Yesterday wasn’t a fun day if you owned stock market “hares” like Broadcom Inc. (AVGO). But if you invest in “tortoises?” You were sitting pretty!
Take a look at the MoneyShow Chart of the Day. It shows the action in the chip sector standout AVGO yesterday, down 12.6% after it released earnings – plus the performance of the Dow Jones Industrial Average, the iShares Russell 2000 ETF (IWM), the State Street Health Care Select Sector SPDR ETF (XLV) and the State Street Financial Select Sector SPDR ETF (XLF). They were up anywhere from around 1.7% to 3%.
AVGO, INDU, IWM, XLV, XLF (1-Day % Change)

Source: TradingView
Zoom out to a year-to-date timeframe and frankly, it’s no contest. Broadcom was up 38.7% through Wednesday’s close.
The IWM was no slouch at 17%. But the Dow was up only 6.2%, while the XLV was down 4.2% and the XLF was off 6.6%. Those are tortoise-like performances by comparison, especially with the S&P 500 Index (^SPX) in the midst of its longest weekly win streak in 41 years!

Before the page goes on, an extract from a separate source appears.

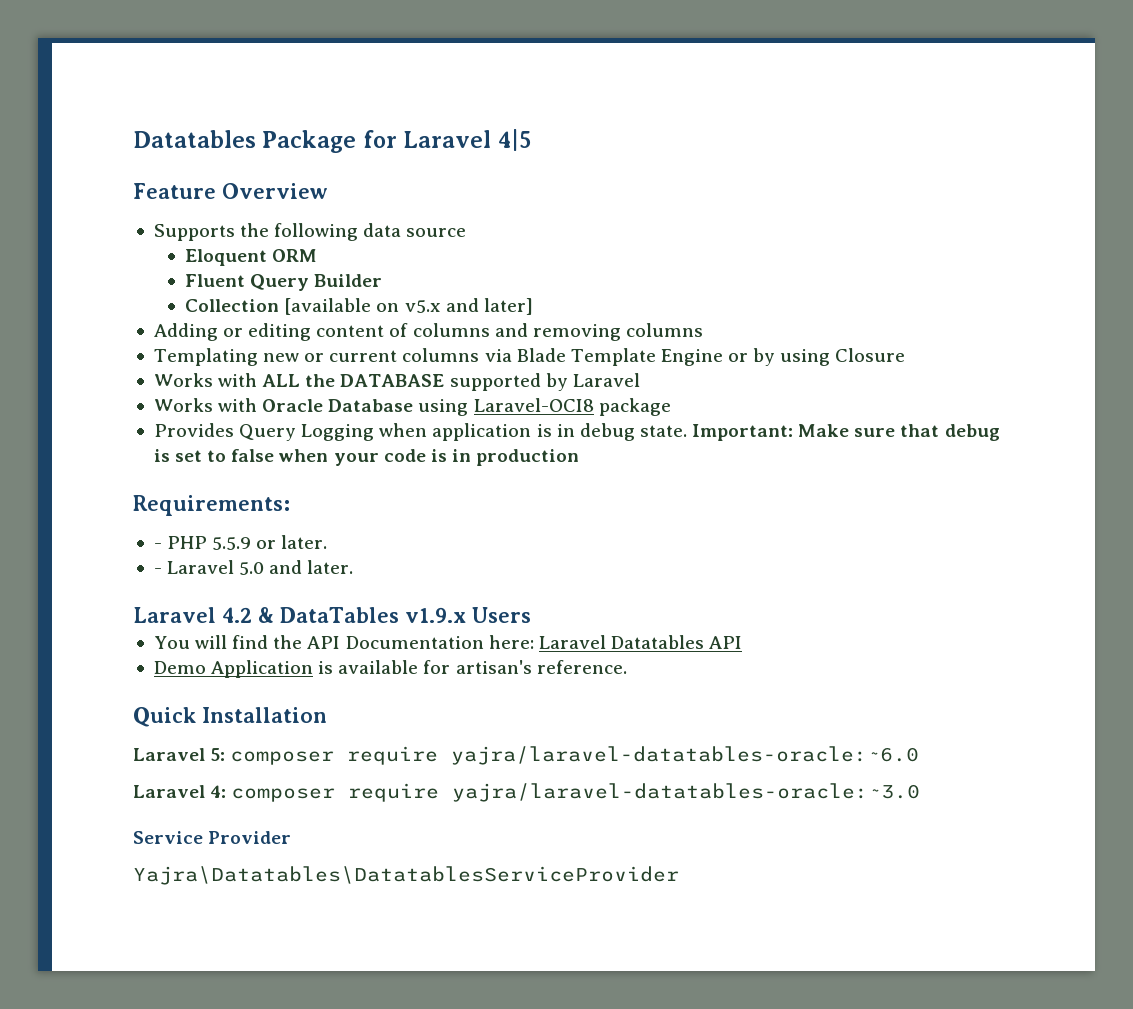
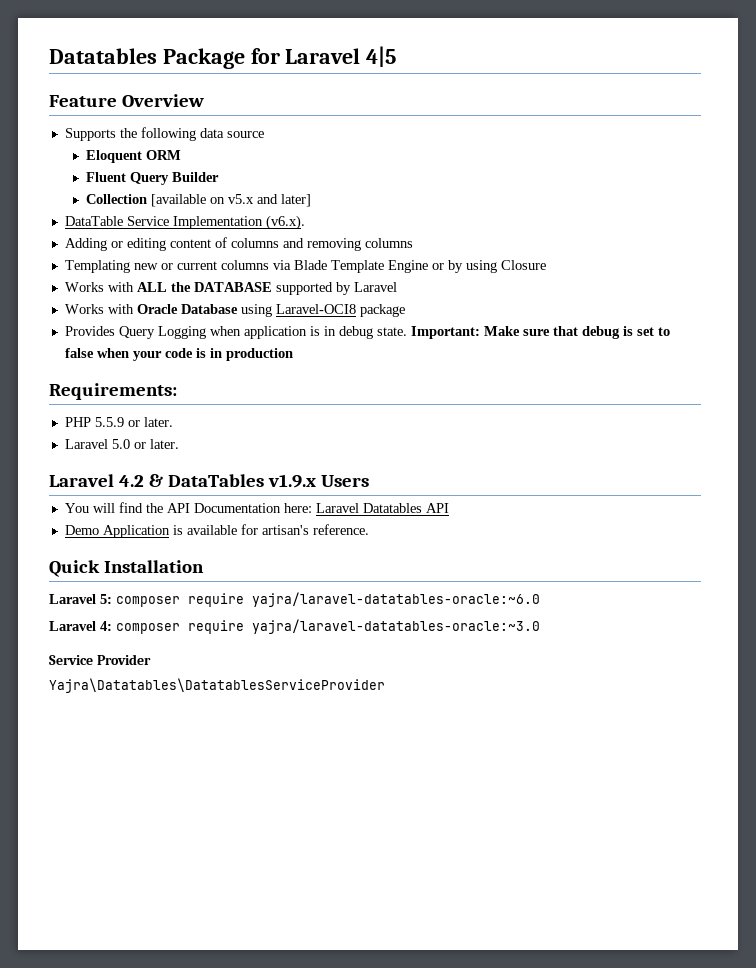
(533, 306) none -> [64,215,305,230] // DataTable Service Implementation (v6.x).
[153,543,162,549] - -> (177, 391) none
[153,568,162,574] - -> (173, 422) none
[269,560,303,574] and -> [133,442,146,449] or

So, what does yesterday’s action “mean” for traders? Is it just a one-day rotation? Or something more?
Put me in the camp of nothing much…YET. But with investors all-in on technology stocks in general and AI/chip names in particular, Broadcom’s action is telling.
The company’s fiscal second quarter sales surged 48%. Its earnings per share beat estimates. Yet AVGO still tanked the most in 16 months.
When expectations are sky high, you have to keep raising the bar. Broadcom didn’t – and it paid the price. IF we get one or two more high-profile disappointments, more investors and traders will start thinking “You know what? Tortoises aren’t the ugliest portfolio pets after all!”